Please report every line of the records below that contains the word "built".

□ □ □ □ □

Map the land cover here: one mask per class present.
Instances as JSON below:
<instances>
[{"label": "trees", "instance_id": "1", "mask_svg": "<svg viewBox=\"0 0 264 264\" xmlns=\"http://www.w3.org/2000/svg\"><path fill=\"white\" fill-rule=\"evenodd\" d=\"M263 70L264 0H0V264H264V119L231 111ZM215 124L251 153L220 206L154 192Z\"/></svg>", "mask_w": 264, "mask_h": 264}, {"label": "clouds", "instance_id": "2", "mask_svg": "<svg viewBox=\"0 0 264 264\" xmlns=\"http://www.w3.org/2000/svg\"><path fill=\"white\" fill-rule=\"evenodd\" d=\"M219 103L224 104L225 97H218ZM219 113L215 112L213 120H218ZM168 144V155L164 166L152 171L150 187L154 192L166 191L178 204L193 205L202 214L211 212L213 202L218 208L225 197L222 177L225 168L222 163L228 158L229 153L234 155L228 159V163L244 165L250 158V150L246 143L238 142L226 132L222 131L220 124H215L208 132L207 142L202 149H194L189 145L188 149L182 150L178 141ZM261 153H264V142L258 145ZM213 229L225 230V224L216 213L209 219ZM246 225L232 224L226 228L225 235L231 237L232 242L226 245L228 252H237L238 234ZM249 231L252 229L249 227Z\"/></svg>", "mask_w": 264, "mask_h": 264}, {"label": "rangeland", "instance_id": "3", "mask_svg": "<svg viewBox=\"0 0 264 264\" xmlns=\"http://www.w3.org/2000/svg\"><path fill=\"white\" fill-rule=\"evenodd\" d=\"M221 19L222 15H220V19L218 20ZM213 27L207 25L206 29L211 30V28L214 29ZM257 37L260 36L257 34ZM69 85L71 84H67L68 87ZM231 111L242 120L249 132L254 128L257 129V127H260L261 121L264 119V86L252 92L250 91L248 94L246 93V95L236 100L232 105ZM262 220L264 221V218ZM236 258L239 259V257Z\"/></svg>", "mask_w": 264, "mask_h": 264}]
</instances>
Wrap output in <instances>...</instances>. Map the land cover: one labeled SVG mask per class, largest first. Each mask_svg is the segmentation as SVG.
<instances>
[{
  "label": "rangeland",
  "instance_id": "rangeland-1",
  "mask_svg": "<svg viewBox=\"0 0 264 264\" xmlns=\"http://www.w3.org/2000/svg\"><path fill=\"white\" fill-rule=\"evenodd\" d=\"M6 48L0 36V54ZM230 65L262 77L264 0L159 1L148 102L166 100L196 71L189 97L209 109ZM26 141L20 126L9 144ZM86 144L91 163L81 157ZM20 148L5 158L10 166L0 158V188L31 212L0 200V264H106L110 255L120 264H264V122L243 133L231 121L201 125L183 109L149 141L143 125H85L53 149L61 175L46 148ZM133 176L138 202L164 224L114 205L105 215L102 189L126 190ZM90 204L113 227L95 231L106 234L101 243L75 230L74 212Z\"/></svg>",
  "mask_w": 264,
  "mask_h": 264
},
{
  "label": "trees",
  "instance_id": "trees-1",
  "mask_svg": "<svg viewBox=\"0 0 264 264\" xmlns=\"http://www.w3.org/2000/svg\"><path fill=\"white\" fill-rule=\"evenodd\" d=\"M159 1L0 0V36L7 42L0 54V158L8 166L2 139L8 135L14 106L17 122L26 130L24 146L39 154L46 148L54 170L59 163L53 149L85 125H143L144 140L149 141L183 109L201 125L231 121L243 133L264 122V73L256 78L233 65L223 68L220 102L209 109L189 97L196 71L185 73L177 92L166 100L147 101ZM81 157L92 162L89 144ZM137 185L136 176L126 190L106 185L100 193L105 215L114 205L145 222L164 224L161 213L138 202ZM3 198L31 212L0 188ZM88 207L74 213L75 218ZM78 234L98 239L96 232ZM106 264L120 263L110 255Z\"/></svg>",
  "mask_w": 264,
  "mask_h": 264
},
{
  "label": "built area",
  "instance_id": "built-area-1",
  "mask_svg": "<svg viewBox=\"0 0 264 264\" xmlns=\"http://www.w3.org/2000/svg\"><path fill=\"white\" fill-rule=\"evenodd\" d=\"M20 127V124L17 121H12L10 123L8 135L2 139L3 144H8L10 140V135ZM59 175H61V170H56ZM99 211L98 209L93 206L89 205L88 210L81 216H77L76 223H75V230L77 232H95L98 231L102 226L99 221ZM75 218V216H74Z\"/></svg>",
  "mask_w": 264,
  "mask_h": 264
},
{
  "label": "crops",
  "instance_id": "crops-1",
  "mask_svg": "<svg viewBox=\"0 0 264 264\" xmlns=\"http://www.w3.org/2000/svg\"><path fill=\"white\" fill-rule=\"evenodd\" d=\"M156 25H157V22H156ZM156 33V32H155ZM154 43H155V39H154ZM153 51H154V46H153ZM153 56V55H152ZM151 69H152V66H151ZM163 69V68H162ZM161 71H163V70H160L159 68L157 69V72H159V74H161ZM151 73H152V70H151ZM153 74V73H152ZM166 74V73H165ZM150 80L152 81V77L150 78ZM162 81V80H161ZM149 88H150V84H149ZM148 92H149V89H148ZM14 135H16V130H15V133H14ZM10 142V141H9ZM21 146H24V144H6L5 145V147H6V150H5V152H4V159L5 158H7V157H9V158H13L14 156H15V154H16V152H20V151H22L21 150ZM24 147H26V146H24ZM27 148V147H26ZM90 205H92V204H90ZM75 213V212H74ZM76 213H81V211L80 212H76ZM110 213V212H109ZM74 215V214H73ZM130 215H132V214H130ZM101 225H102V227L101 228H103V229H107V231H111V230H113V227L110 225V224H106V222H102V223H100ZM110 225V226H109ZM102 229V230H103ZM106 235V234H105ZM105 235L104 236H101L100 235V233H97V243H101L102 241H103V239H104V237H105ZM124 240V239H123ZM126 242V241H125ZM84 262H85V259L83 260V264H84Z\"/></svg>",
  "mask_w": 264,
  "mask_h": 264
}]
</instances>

□ □ □ □ □

THE ANSWER:
  "label": "built area",
  "instance_id": "built-area-1",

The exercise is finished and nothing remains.